■ **YOUR ASSIGNMENT**: When the string "Date" appears in a line of the records, show the whole line.

=== RECORDS PROVIDED ===

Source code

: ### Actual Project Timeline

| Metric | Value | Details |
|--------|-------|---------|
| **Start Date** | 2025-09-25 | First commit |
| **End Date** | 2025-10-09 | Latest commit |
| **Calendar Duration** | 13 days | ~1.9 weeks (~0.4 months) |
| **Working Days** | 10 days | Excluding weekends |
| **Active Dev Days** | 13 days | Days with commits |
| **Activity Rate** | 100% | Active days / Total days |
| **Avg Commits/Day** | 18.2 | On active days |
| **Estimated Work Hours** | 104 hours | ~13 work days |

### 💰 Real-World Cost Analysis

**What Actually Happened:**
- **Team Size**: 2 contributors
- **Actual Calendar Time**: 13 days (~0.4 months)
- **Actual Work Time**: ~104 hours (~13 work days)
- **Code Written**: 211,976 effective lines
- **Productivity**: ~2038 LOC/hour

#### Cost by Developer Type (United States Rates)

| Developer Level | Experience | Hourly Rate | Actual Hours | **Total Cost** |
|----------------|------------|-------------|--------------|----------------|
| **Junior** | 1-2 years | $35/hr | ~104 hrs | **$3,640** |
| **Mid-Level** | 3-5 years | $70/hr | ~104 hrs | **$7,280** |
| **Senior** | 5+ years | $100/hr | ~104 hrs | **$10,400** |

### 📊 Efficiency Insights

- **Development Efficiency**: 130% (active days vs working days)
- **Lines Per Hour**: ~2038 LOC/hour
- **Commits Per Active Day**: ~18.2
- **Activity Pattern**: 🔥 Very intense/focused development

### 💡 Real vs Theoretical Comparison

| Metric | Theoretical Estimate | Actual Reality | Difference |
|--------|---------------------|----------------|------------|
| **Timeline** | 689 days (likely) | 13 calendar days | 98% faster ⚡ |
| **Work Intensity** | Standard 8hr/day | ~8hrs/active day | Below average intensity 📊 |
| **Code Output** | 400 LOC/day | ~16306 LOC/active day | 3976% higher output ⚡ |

===

■ **RESULT**:
| **Start Date** | 2025-09-25 | First commit |
| **End Date** | 2025-10-09 | Latest commit |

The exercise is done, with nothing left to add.